I guess it is good that having this garden does give me a high, because the work is almost too much sometimes. But I keep in mind the fun of going out and picking enough beans for dinner. And then picking beans (or cukes, or tomatoes) to share with others. And folks covet my produce. They know I do not use any chemicals – no pesticides, ever!
This morning, when I opened the back door, can of Tuna in my hand for Punkie and Spook, I was hit with the almost over powering scent of almost summer. I had to walk out into the yard and just breathe the smells in. I thought of folks in cities who breathe in the fumes of vehicles, exhaust, garbage, that tarry smell of black top in the sun… I thought about the sounds that they hear as I listened to my birds fussing, begging, or just singing their morning songs. Are they thanking their idea of god for another day? Did someone just say thanks for the drink in the bird bath out in the yard?

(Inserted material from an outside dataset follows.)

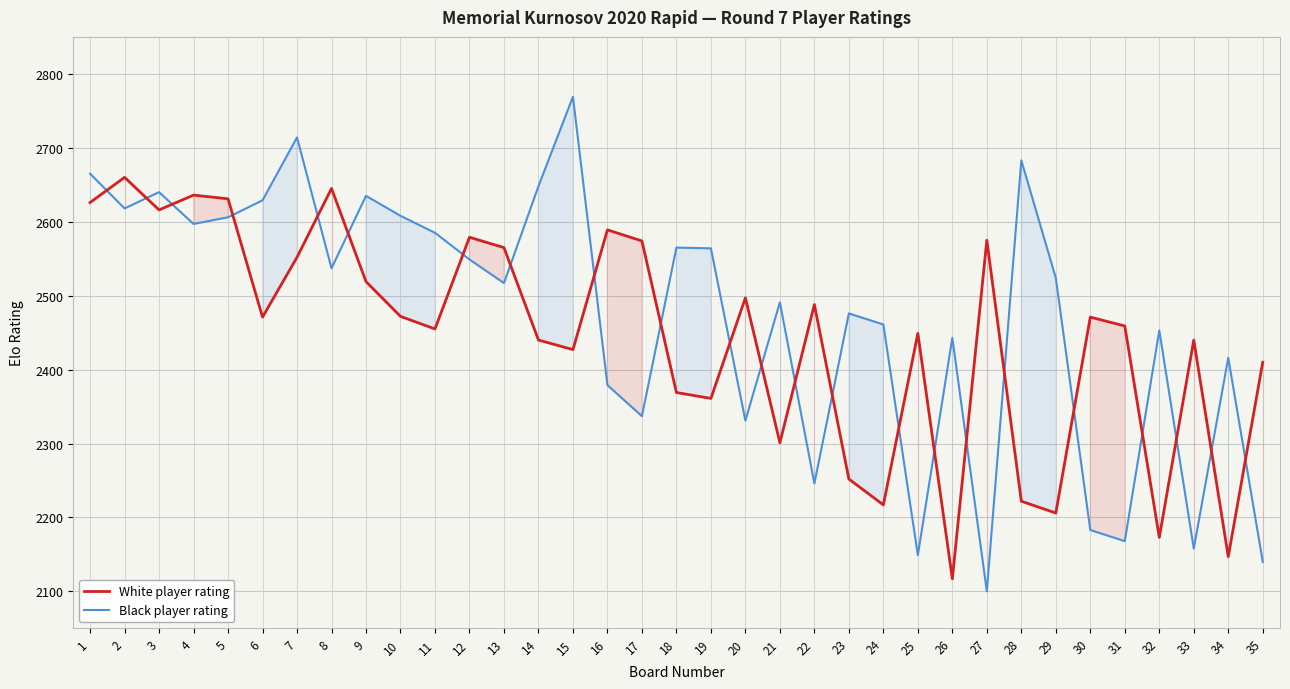

Where is the first local minimum for Black player rating?

2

Then I heard another noise… a soft leaf rustling sound and the snapping of tiny branches. I quietly walked out a bit further. There was a doe standing on her hind legs pulling a branch down from the mulberry tree, chomping down as many berries as she could while the birds fussed at her for eating all their berries – like there isn’t a whole tree full? Or maybe even several trees? The mulberry trees are so heavy with berries this year, I actually had to cut some branches off where they were hanging down into my garden. I stood there, barely breathing, glad the wind was blowing in my direction watching the doe eat when I noticed movement closer to the ground. She had her fawn with her. At first I thought it was my cat, Punkin … no wait, it WAS Punkin, oh where is my camera when I need it! Punkin sat there and watched the doe eating from the tree, the fawn eating (?) the berries that had fallen to the ground.

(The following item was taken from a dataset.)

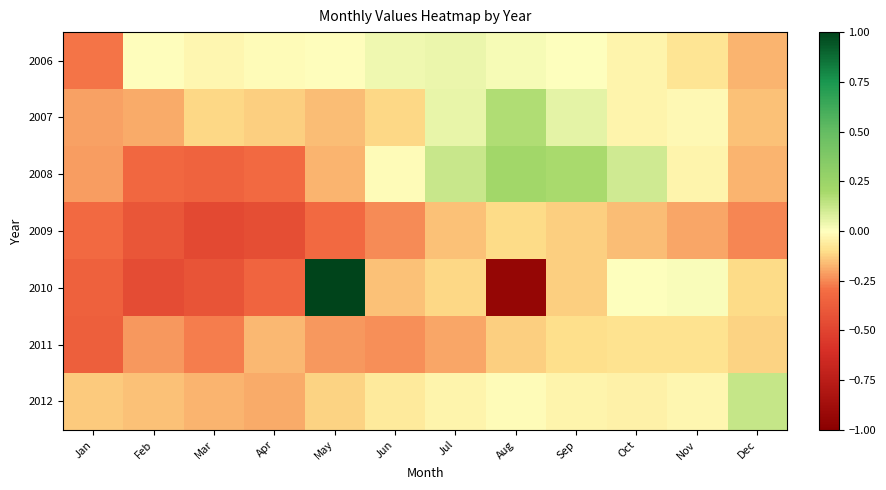

What is the smallest value displayed?

-0.9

The bad news is that this year’s new supply of mosquitoes has arrived. I am SOOOOO allergic to bug bites. I hate using sprays, but I pay a huge price. Yesterday, I tried working out in the yard in long pants and a long sleeved shirt. I didn’t last very long. I had to wait until around 7 to go back and cut grass and finish my chores.

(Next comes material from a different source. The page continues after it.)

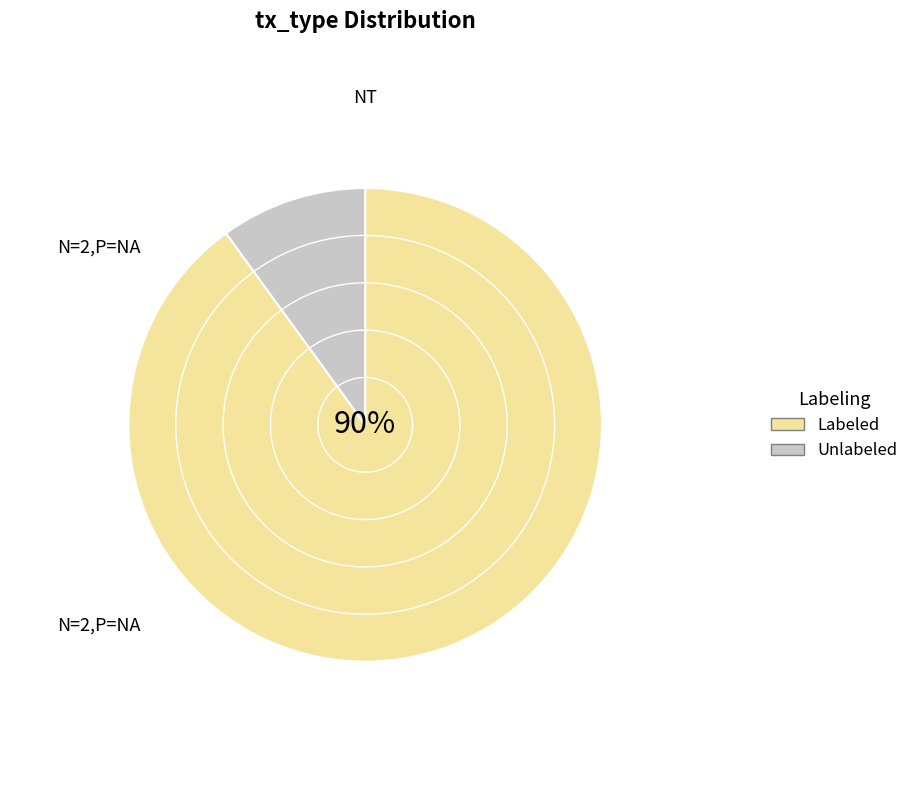

Is it true that Ticket is 5% of the pie?

False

It is hard to believe that there is still over 100 inches of snow on the ground in some mountainous areas out west. From my CoCoRaHS coordinator this morning:
As of a few days ago we still had some CoCoRaHS volunteers with snow
left on the ground. Two of our stations in CA, where snowfall had been
so great that it buried residential power lines, still had over 100" of
snow remaining on the ground earlier this week. Here in Colorado we're
waiting for the warm weather to finally arrive and when it does later
this week -- look out. We have huge amounts of snow left in our
mountains -- from 25 to as much as 90 inches of snow water equivalent
(SWE) still up on the slopes in the northern portion of our state --
much, much more than usual. With the sun nearly overhead and the summer
solstice right around the corner, the snow will be melting fast (1-2" of
SWE per day when it gets warm) and the rivers surging.
Friends out in the Midwest can’t even get into their gardens – the land is just too soggy.
Here on the Shore, we are in a state of moderate drought. We don’t need the floods others have been having, but we sure could use some rain. Go figure. How is your garden growing? Still have snow? Is your garden under water? Or do you have to go out there and water every day?